Task objective
Determine how many of the lines below contain the word "barcode", and give only that number.

## start Provided information

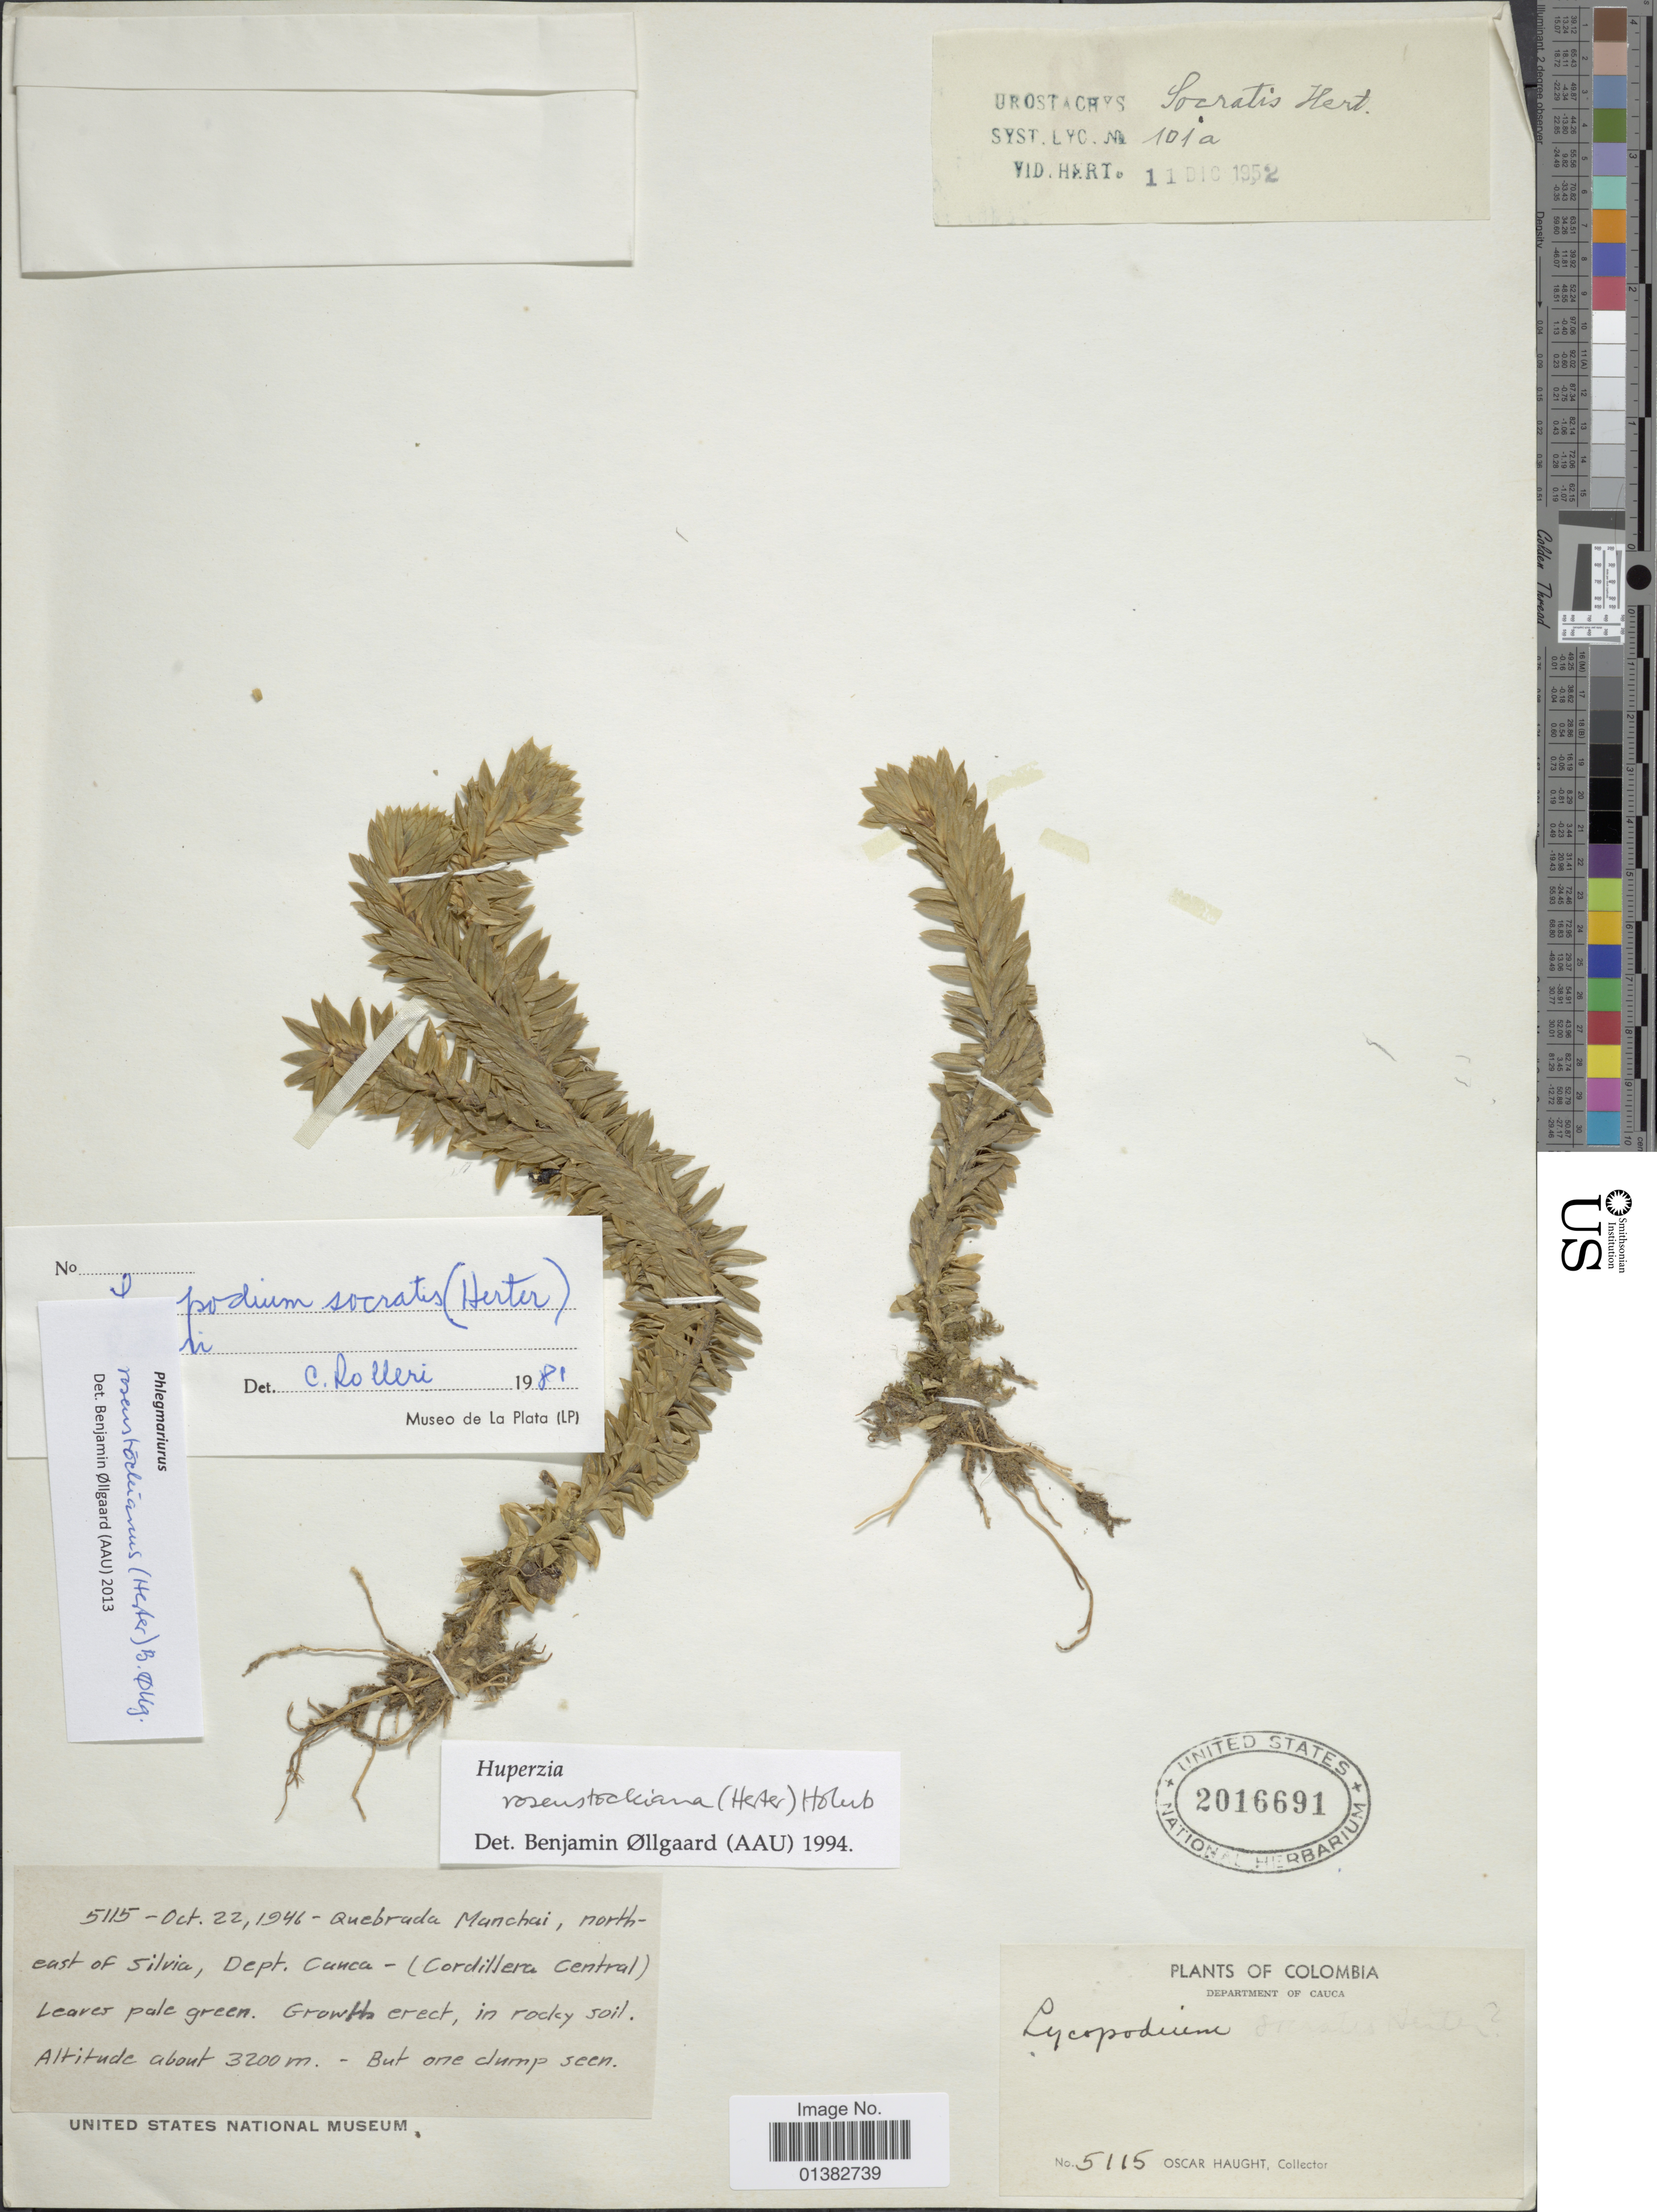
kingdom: Plantae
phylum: Tracheophyta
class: Lycopodiopsida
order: Lycopodiales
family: Lycopodiaceae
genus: Phlegmariurus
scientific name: Phlegmariurus rosenstockianus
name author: (Herter) B. Øllg.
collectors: O. L. Haught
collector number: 5115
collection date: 1946-10-22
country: Colombia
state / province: Cauca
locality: Quebrada Munchai, northeast of Silvia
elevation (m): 3200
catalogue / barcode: US 2016691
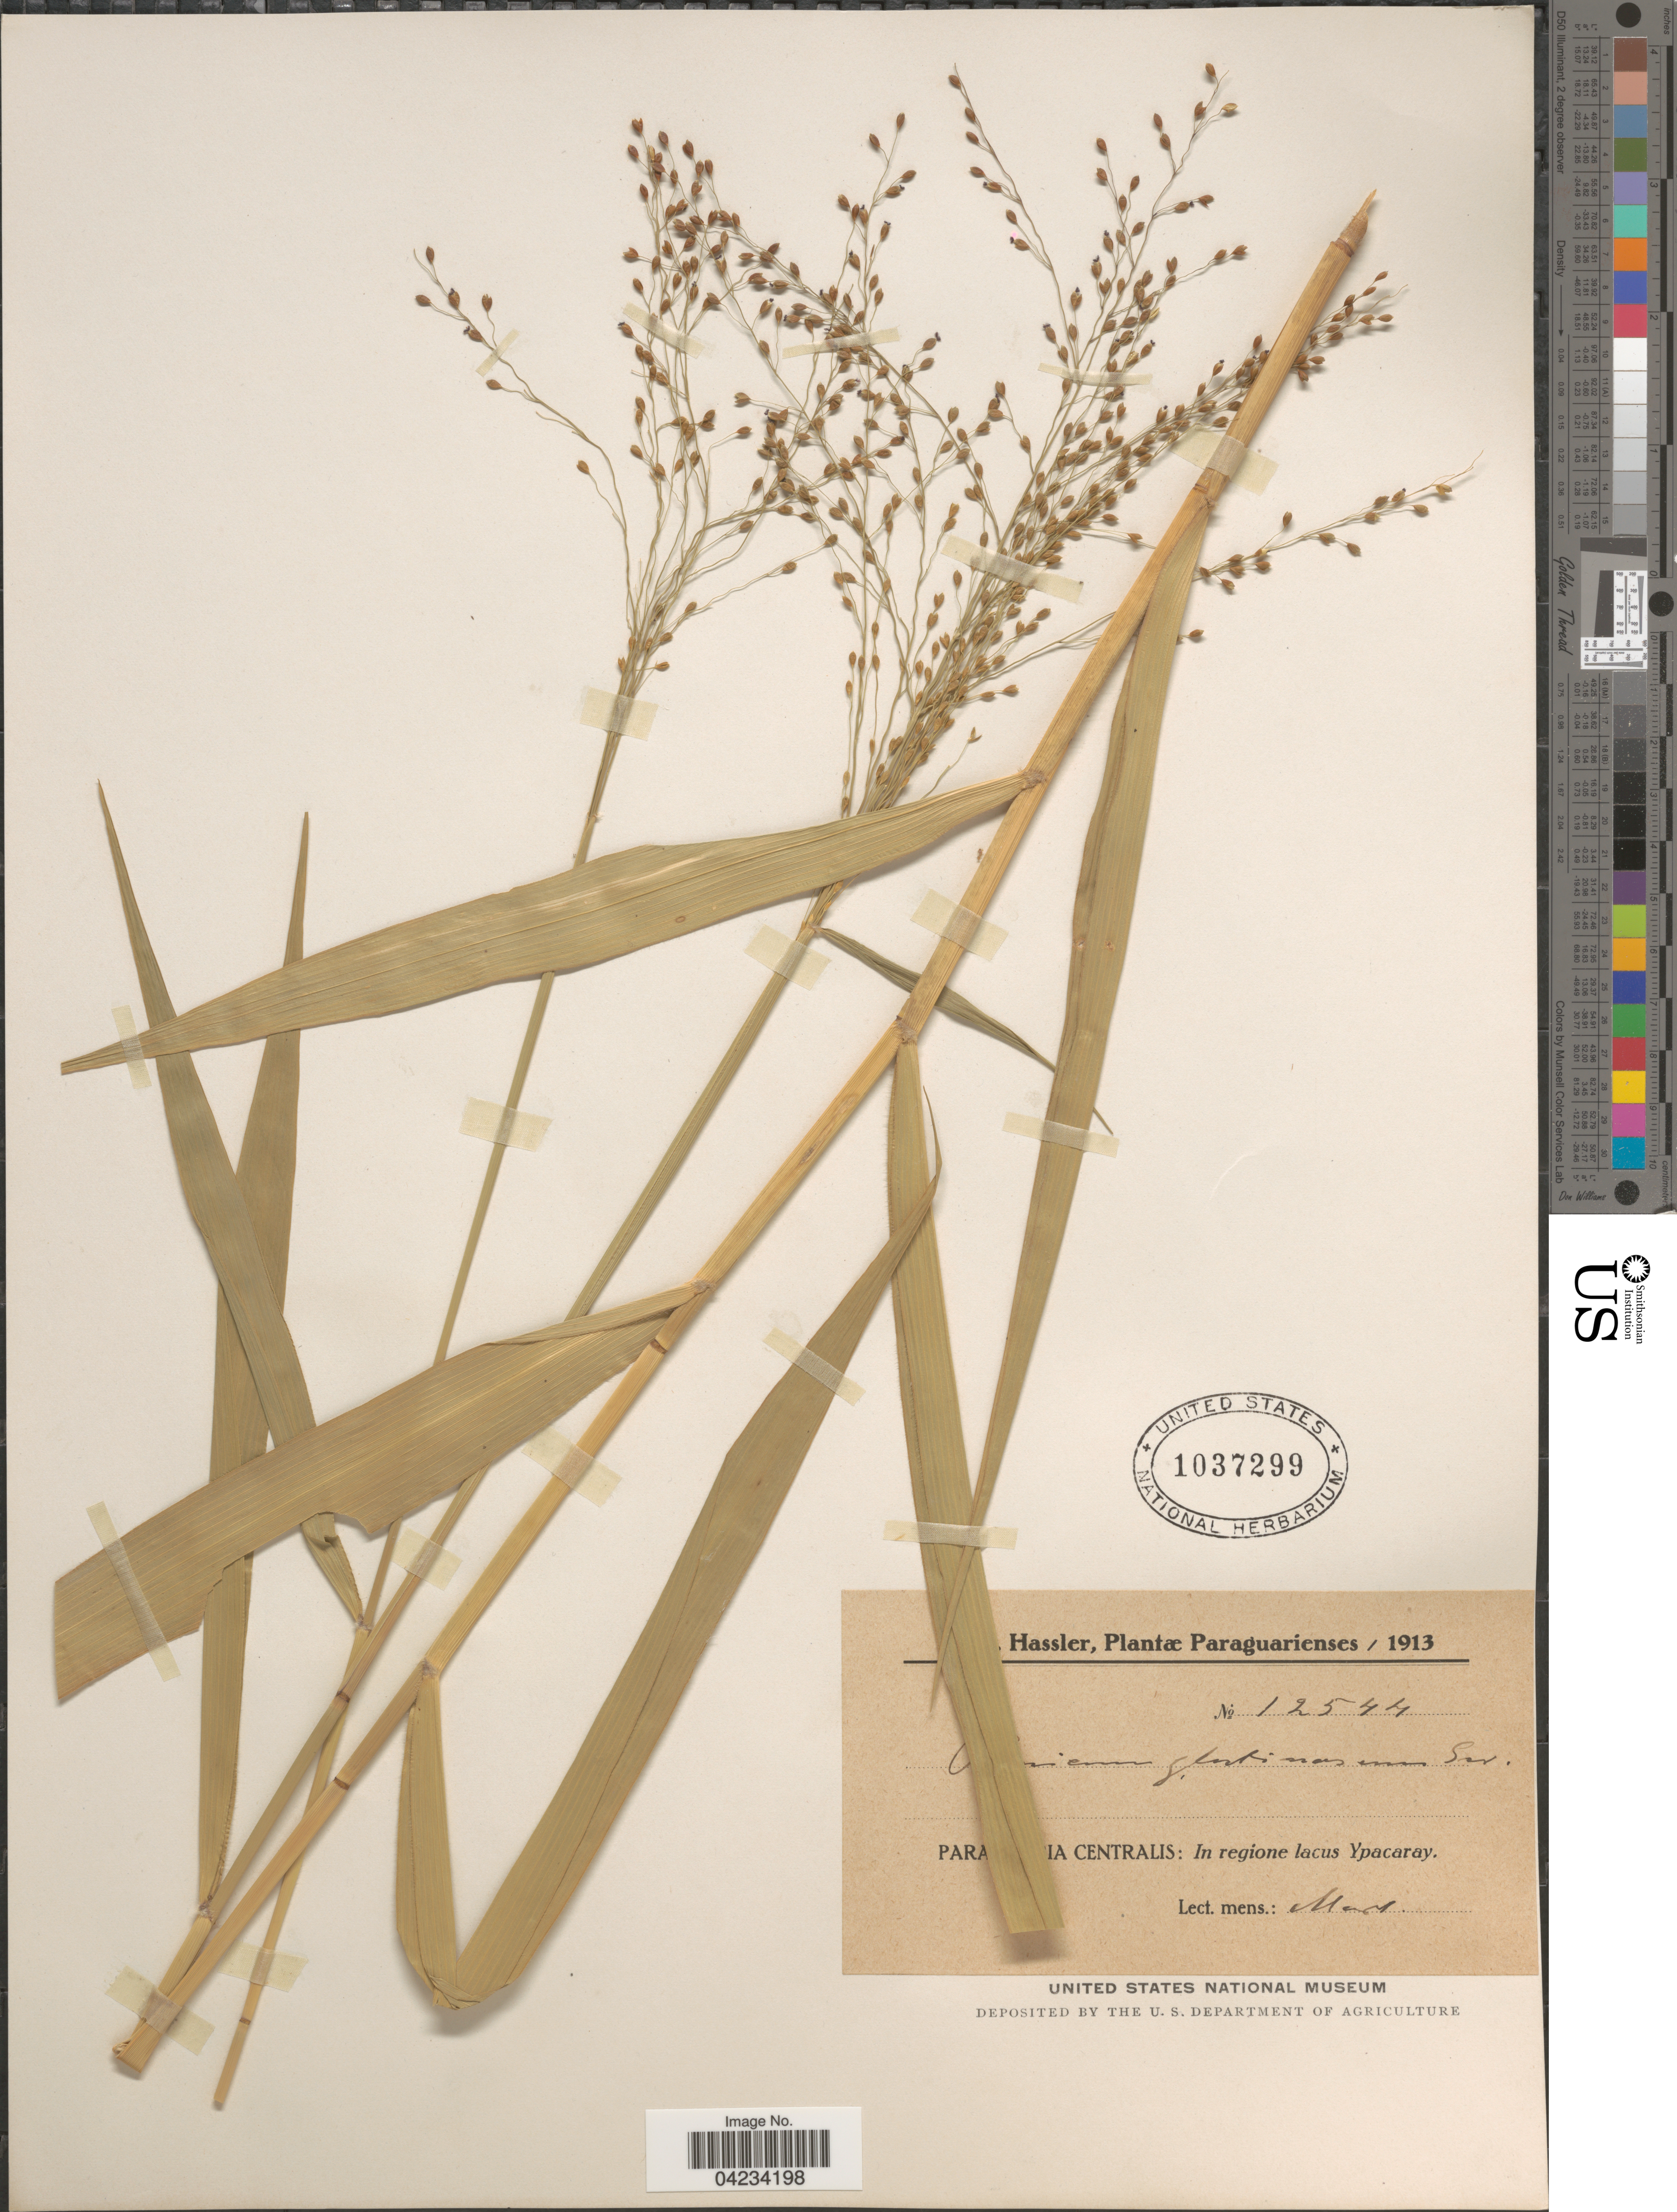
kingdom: Plantae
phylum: Tracheophyta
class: Liliopsida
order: Poales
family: Poaceae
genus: Homolepis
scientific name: Homolepis glutinosa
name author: (Sw.) Zuloaga & Soderstr.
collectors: E. Hassler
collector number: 12544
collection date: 1913-03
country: Paraguay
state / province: Paraguari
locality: Centralis: In regione lacus Ypacaray.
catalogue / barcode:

## end Provided information

Answer for the task
2